There are seventeen comments on the previous post so far, but none defending the market failure argument as the basis for a complete smoking ban. Anyone want to jump in?
David Barzelay, who does believe there’s a market failure here, raises a good question: If the market were working as well as I think it would, why aren’t there more bars catering to non-smokers? I can think of six possible explanations:
1) The question is flawed. There really are quite a few smokefree bars, but they tend to be the ones attached to restaurants rather than high profile freestanding bars. Smokefree DC’s incomplete list includes nearly 200 non-smoking, non-fast food restaurants. Given time and growing anti-smoking sentiment, more would follow. So would non-smoking freestanding bars.
2) Consumer preferences are weaker than self-reported. Passing a ban is costless for non-smoking consumers, so when asked about their opinion of the bill they are vociferously anti-smoking. When actually choosing a bar to patronize, however, they give smoking policies little weight. Introspective preferences unconstrained by any opportunity costs do not reflect the preferences on which people actually act.
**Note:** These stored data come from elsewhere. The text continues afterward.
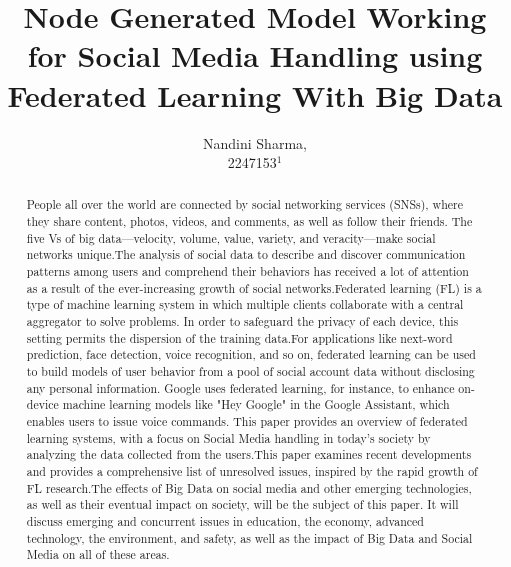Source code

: \documentclass[openacc]{rsproca_new}%
\begin{document}
\title{Node Generated Model Working for Social Media Handling using Federated Learning With Big Data}

\author{%
Nandini Sharma,\\2247153$^{1}$}

\address{$^{1}51,CL Layout,Hosur Main Road,Bengaluru$}


\subject{Big Data, Federated Learning, Social Media & Approach}



\begin{abstract}
People all over the world are connected by social networking services (SNSs), where they share content, photos, videos, and comments, as well as follow their friends. The five Vs of big data—velocity, volume, value, variety, and veracity—make social networks unique.The analysis of social data to describe and discover communication patterns among users and comprehend their behaviors has received a lot of attention as a result of the ever-increasing growth of social networks.Federated learning (FL) is a type of machine learning system in which multiple clients collaborate with a central aggregator to solve problems. In order to safeguard the privacy of each device, this setting permits the dispersion of the training data.For applications like next-word prediction, face detection, voice recognition, and so on, federated learning can be used to build models of user behavior from a pool of social account data without disclosing any personal information. Google uses federated learning, for instance, to enhance on-device machine learning models like "Hey Google" in the Google Assistant, which enables users to issue voice commands.
This paper provides an overview of federated learning systems, with a focus on Social Media handling in today's society by analyzing the data collected from the users.This paper examines recent developments and provides a comprehensive list of unresolved issues, inspired by the rapid growth of FL research.The effects of Big Data on social media and other emerging technologies, as well as their eventual impact on society, will be the subject of this paper. It will discuss emerging and concurrent issues in education, the economy, advanced technology, the environment, and safety, as well as the impact of Big Data and Social Media on all of these areas.
\end{abstract}
\end{document}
3) Non-smoking preferences are vetoed by smoking friends. People go to bars in groups, some of whom smoke and some of whom do not. The smokers insist on a smoking establishment and the non-smokers must follow along. (This is another way of saying that non-smoking preferences are actually quite weak. When a group of friends goes out for dinner and some people want Thai while others want Italian, neither’s preferences always carry the day. If non-smokers felt strongly about it, they could convince their smoking friends to go to smokefree bars at least some of the time.)
4) An imminent ban deters entrepreneurship. Sensing a rising demand for smokefree bars, perhaps a new or existing establishment would have launched a PR-heavy campaign advertising itself as THE smokefree bar to go to in DC. With a city-wide ban in the works, why bother taking the risk? Their competitive advantage, and perhaps their customer base, would vanish in a puff of… um… something besides smoke.
5) Bar owners see an opportunity in going smokefree, but are afraid interested consumers won’t find out about it if they do. Information in the market for bars does not flow freely enough for non-smoking consumers to be able to act on their preferences.
6) The bar market is inherently static and closed to innovation. The city council is better at discovering consumer preferences than profit-driven entrepreneurs.
I find explanations 1 and 2 the most persuasive. 3 and 4 are plausible. 5 is possible, but given the number of newspaper columns devoted to DC nightlife, the support of a well-funded anti-smoking campaign eager to promote smokefree establishments, and word of mouth, I think it’s unlikely. 6 is ridiculous.